In other words, a quota is a production speed requirement, a requirement that certain tasks are completed in a specific amount of time, or a requirement that a certain amount of material is processed in a specific amount of time.  However, in addition, the Labor Code §2100 definition of quota also requires potential punishment for employees who do not meet the employer-mandated speed or quantity requirements.

The types of facilities that are included in the law are General Warehousing and Storage, Merchant Wholesalers for both Durable and Non-Durable Goods, and Electronic Shopping and Mail Order Houses.  Before the law will apply to those types of warehouses, a single warehouse must employ at least 100 employees, or a group of related warehouses must employ at least 1,000 employees within California.  Amazon has Electronic Shopping Warehouses with more than 1,000 employees in California, and many believe that its notorious quota requirements spurred the California legislature to pass Labor Code §2100.

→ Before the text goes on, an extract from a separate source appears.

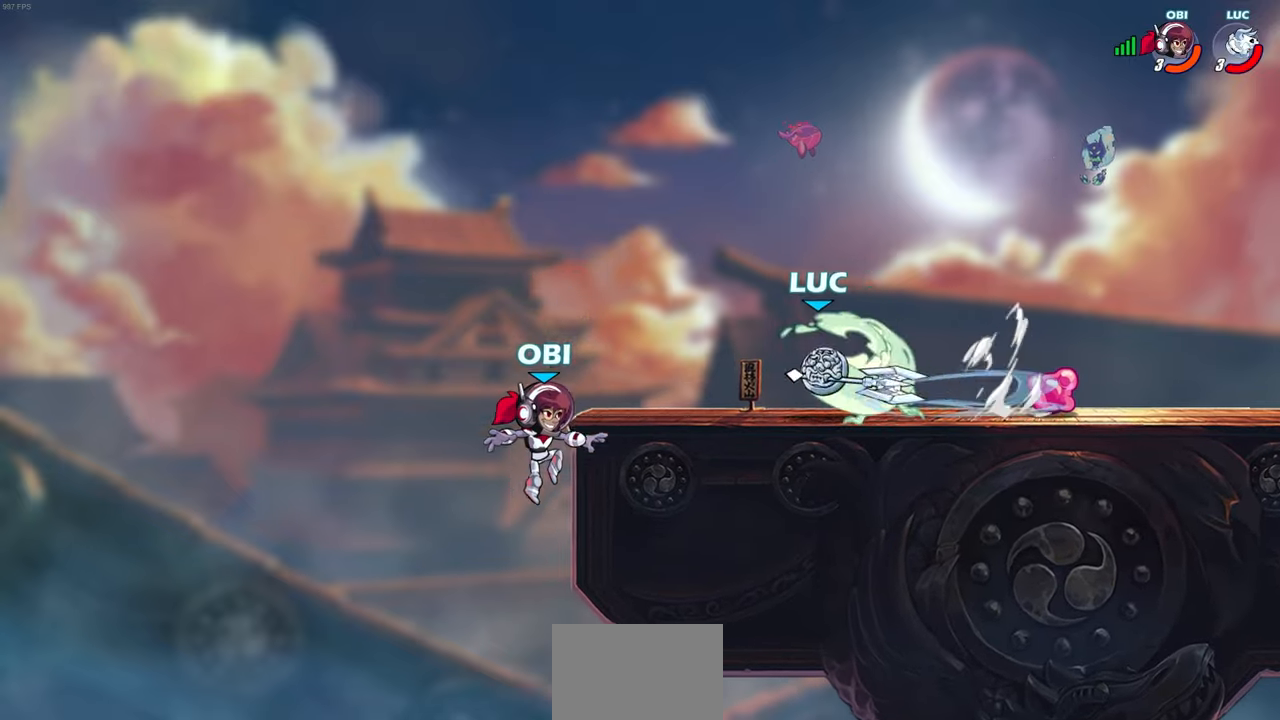
{"buttons": [], "left_stick": "center", "right_stick": "center", "events": [[100, "left_stick", "left"], [267, "CIRCLE", "down"], [300, "left_stick", "center"], [367, "CIRCLE", "up"]]}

Each employee of such a facility may request and receive a written description of applicable quotas and work speed data.  In fact, employers must give written quota descriptions to all new hires.  Further, employers cannot require their workers to meet quotas that interfere with a meal, rest, and bathroom breaks, or violate Cal/OSHA regulations.

Employees may sue for a court order that will require employers to provide quota descriptions, obey Cal/OSHA regulations, and that will prohibit enforcement of quotas that violate meal, rest, and bathroom breaks.  They may also recover attorney’s fees and costs for bringing those claims.  Additionally, an employer may not retaliate, discriminate, or take any other adverse employment action against an employee.  If an employer takes adverse employment action within 90 days after an employee asks for a quota description or makes a quota complaint, then the courts will presume that the employer’s adverse employment action violated the law.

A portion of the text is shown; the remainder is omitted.